US President Barack Obama declared a major disaster in American Samoa and ordered federal aid to help the recovery.
“We have more bodies that are being found in the wreckage and being excavated, and being brought to the hospital, so we expect that the death toll will rise,” said David Bouslough at the main hospital in Pago Pago, capital of American Samoa.
Pago Pago resident Joey Cummings said buildings were not just destroyed, but had vanished, washed away by the waves.
“The harbor area, where the radio station was, looks like a bomb went off,” Cummings told US television. “If your building was not made of concrete, it doesn’t exist any more.”
Samoan Prime Minister Tuilaepa Sailele Malielegaoi said it was fortunate that the tsunami struck in daylight.
“If it had come in the dark and the tide was high, the number of people who died would be much higher,” he said.
“The devastation caused was complete,” Malielegaoi told New Zealand’s National Radio on Wednesday after inspecting the southeast coast of the main island of Upolu. “In some villages absolutely no house was standing. All that was achieved within 10 minutes by the very powerful tsunami.”
His own village of Lesa was washed away, as were many others in Samoa and nearby American Samoa and Tonga.
New Zealand school teacher Charlie Pearse choked back tears as she spoke to New Zealand’s TV One News from an Apia hospital bed in Samoa, recalling how she was trapped underwater and thought she was going to die.

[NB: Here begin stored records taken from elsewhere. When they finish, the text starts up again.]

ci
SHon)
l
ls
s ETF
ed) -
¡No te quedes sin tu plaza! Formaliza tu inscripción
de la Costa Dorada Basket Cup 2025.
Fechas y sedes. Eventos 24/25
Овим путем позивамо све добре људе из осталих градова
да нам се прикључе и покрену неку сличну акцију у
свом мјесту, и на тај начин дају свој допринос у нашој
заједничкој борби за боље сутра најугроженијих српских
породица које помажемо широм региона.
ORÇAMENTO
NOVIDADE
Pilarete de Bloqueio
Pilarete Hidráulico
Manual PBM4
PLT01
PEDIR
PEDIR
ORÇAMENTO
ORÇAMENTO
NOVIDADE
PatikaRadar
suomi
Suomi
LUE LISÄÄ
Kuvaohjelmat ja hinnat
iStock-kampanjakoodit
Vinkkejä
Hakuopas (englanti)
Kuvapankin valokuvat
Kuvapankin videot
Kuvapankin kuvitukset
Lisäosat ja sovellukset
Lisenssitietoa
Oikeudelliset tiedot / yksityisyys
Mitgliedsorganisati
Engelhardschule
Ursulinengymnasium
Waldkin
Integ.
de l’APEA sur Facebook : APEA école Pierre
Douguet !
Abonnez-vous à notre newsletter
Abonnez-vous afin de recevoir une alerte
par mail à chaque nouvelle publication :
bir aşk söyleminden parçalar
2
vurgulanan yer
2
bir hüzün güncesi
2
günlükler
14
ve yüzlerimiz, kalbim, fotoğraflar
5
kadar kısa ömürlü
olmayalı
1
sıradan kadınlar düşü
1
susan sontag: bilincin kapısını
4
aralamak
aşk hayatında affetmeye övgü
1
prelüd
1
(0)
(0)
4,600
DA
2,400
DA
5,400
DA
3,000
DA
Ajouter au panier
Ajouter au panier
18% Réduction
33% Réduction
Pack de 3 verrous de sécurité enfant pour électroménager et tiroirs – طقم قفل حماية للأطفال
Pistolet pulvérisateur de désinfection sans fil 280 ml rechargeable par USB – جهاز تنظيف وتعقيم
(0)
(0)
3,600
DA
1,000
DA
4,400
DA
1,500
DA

She was in the back of a truck trying to outrun the tsunami with about 20 children when a wave tossed the truck and it landed on top of them.
“We all went under the water and I think a number of the children died instantly,” Pearse said. “I asked: ‘Is this my time to come home? Take me home, I’m ready,’ and I let my breath out and I took a big gulp of water ... and I don’t know, I just popped out [from under the water].”